Argos-as-adolescent naively asks in Complicated’s opener, “Pump Up the Volume”, while on “Sound of the Summer” the awkward lover returns, this time to explain how music can act as a panacea for poor personal communication skills. Here, mix tapes substitute for “the things we can’t say to each other during the day.” Such bitter-sweet sentiments garner the kind of sad and empathetic laughter we associate with Holden humor.

The “type” remains, only the times have changed, as is revealed on “Nag Nag Nag Nag”, where the narrator speaks of retreats from adult realities into rock fantasy (“Headphones on, I made my escape”) the way that Holden had romanticized about escaping the cut-throat city of phony adults (and adult aspirants) for the idyllic innocence of nature.
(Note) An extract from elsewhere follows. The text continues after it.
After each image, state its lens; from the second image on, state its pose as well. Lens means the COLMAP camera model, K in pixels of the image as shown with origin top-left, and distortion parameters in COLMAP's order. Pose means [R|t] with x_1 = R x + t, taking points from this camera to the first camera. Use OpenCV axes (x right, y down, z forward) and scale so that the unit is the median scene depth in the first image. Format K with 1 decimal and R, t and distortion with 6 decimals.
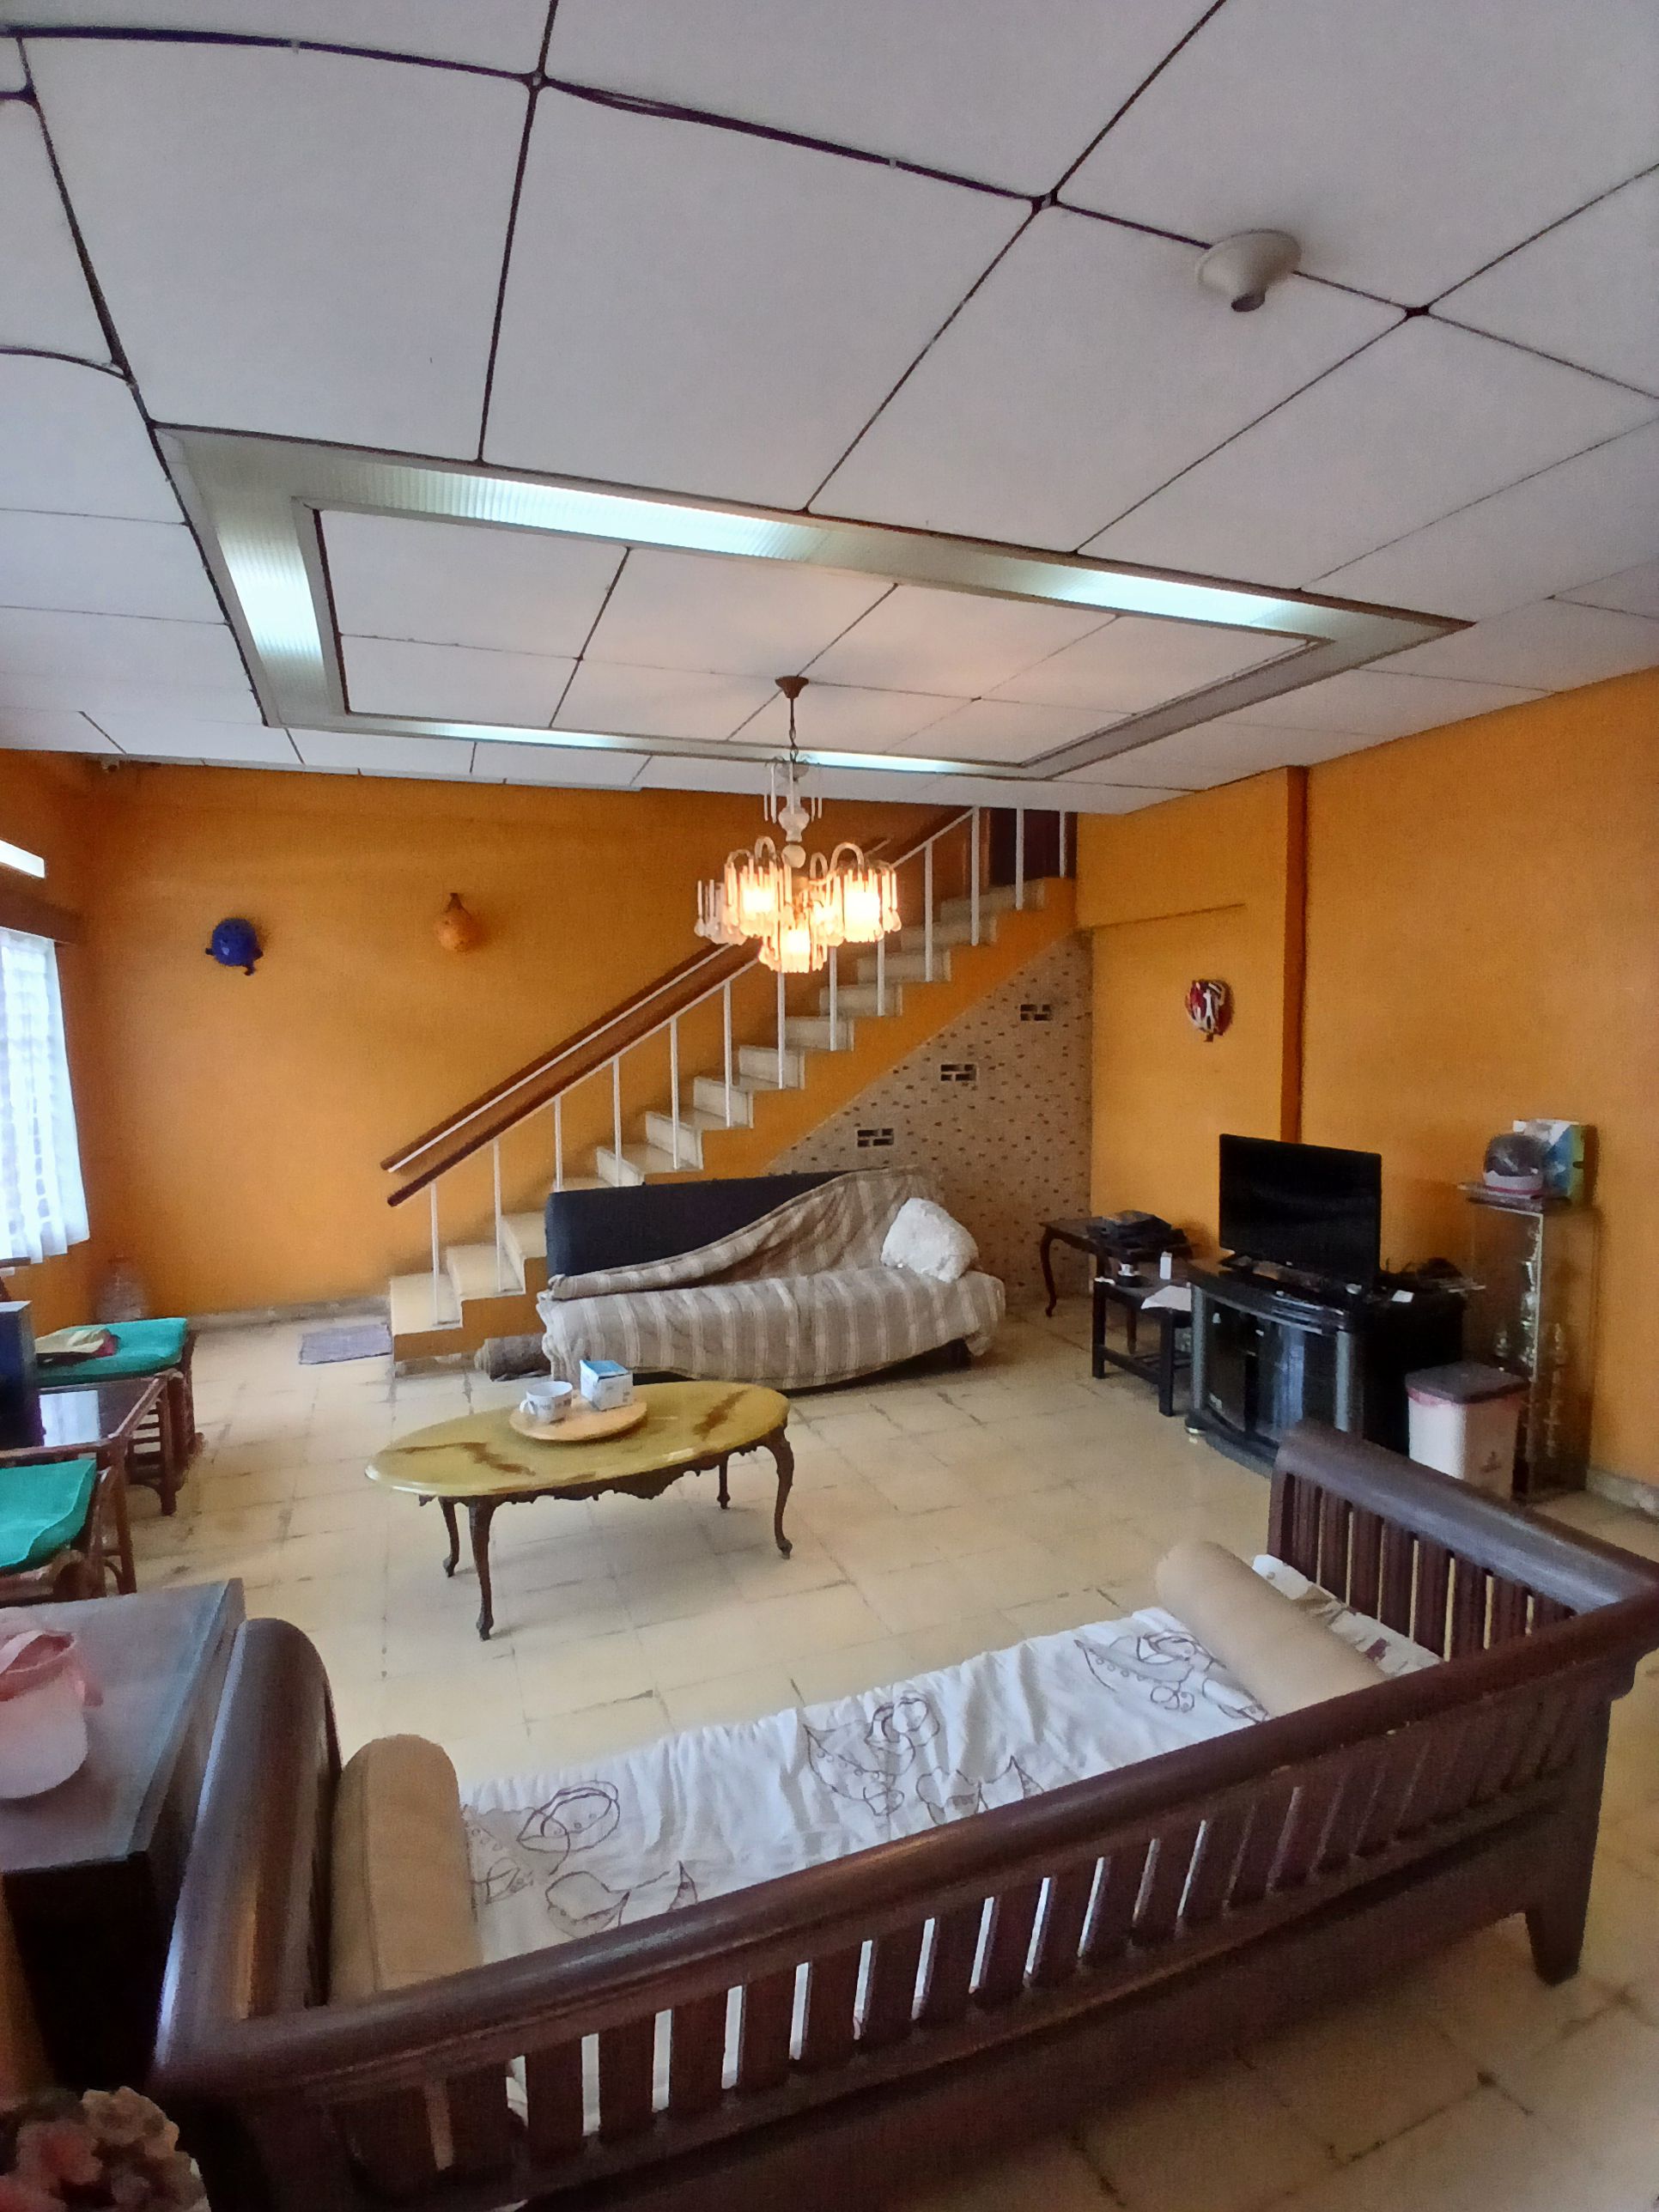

Like Salinger’s pathetic protagonist, Argos’s is desperately “hold(ing) on” to his fading youth, conceding “I’m grown up now but refuse to learn / That those were just adolescent concerns.”

If, for Art Brut, rock music offers ports in the storms of adolescent hardships, it is in the realm of relationships where we witness those storms at their most tempestuous. Again, Holden Caulfield—with his sexual insecurities and confused immaturity—provides the raw meat that Argos cooks with.

Fan-favorite “Emily Kane”, in particular, encapsulates the male loser character that so resonates with the everyboys who are/were one and with the everygirls who know/knew one. Musing over a lost love a decade later, the speaker grasps desperately for any life-line out there (“If memory serves, we’re still on a break”), as we experience the excruciating lingering pain spelled out in the “ten years … nine months, three weeks, four days, six hours, and five seconds” since he last saw her. But why would such extreme misery be so funny for supposedly empathetic listeners? If I slip on a banana skin it’s a tragedy, whereas if you slip on one…

Such arrested adolescence and angst offer fertile territory for Art Brut’s perceptive musings and pointed reflections. However, whereas a contemporary like Mike Skinner (The Streets) might spin a verbose anecdotal saga out of such torments, the comedic skills of Art Brut are in the thinly-detailed brevity of the lines, the subtle vocal timing (full of pregnant pauses and exclamatory rises), and the evocative caricatures of the universally recognizable types.

Whether connecting via allusive titles (“People in Love”, “I Will Survive”, “Jealous Guy”), or through zinger punch-lines (“I’ve seen her naked … twice!” [“Good Weekend”]; “No more songs about sex, drugs, and rock and roll … it’s boring!” [Bang Bang Rock & Roll]), Art Brut are adept at the art of a comedic communication that is succinct yet resonating, exclamatory yet lingering, and simple yet a bit complicated. These were no doubt the kinds of artistic chords that Jean Dubuffet envisioned being struck when he was discovering and displaying his own art brut purveyors.